§ **TASK DESCRIPTION**
Go through the data and copy every line exactly, but not the images.

§ **DATASET EXCERPT**
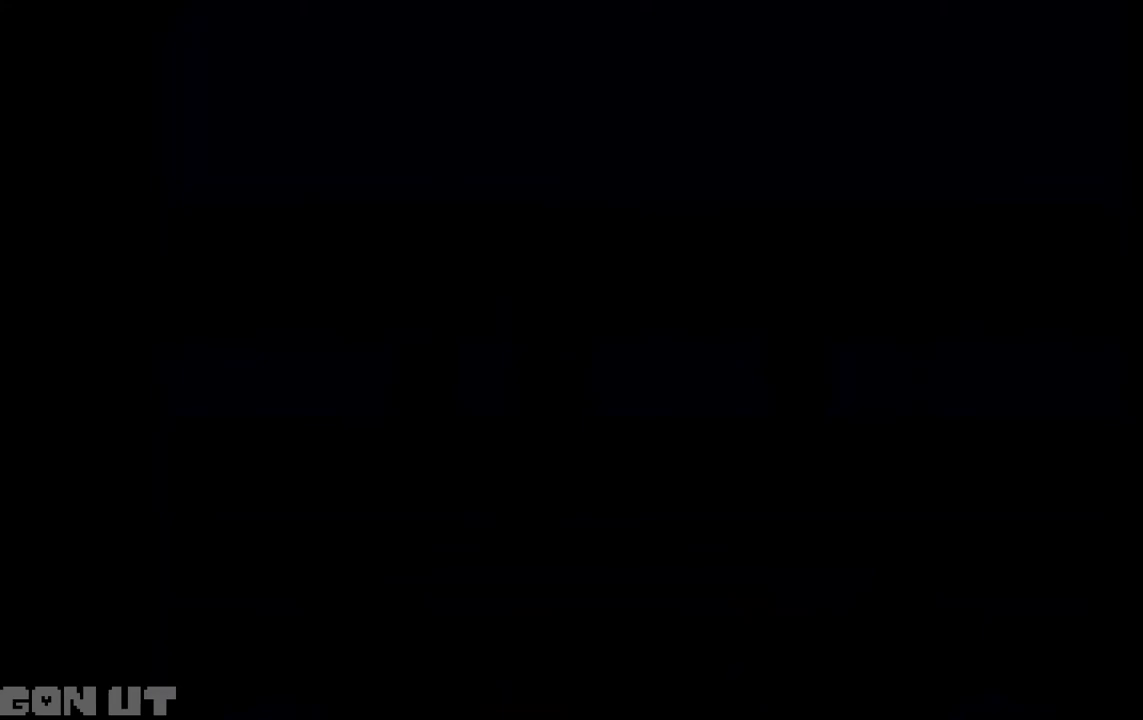
Gameplay with keyboard; each line is a JSON object with the keys held at the frame after it. "events" lists presses ("down") and releases ("up") of "c", "down", "left", "right", "up", "x" and "z" between this image and that frame as [ms after this image, input, new state], when the widget could be followed in between. No other keys are recorded. Mouse input is not recorded.
{"keys": ["c"], "events": []}
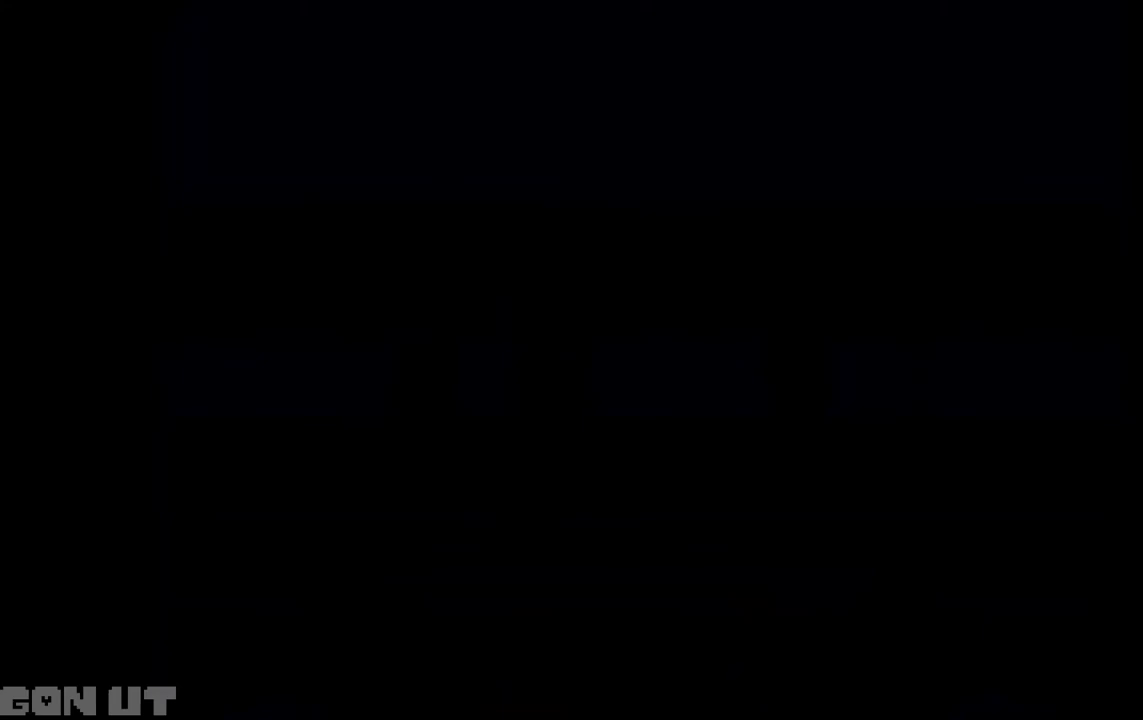
{"keys": ["c"], "events": []}
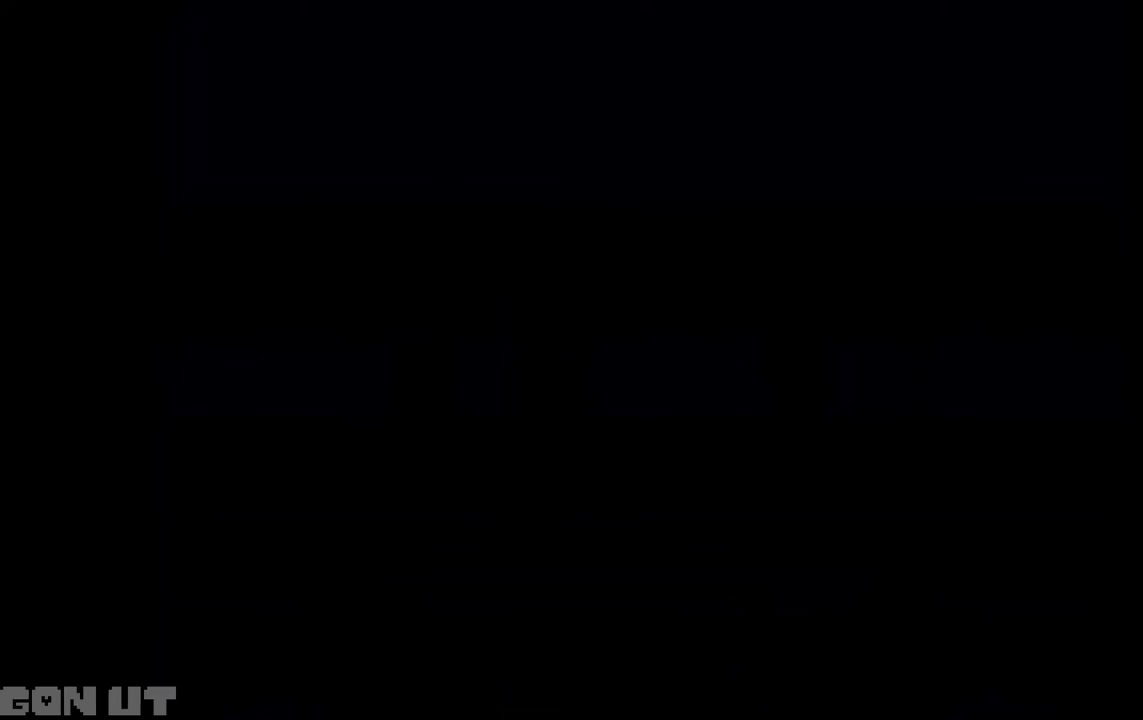
{"keys": ["c"], "events": []}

§ **ANSWER**
Gameplay with keyboard; each line is a JSON object with the keys held at the frame after it. "events" lists presses ("down") and releases ("up") of "c", "down", "left", "right", "up", "x" and "z" between this image and that frame as [ms after this image, input, new state], when the widget could be followed in between. No other keys are recorded. Mouse input is not recorded.
{"keys": ["c"], "events": []}
{"keys": ["c"], "events": []}
{"keys": ["c"], "events": []}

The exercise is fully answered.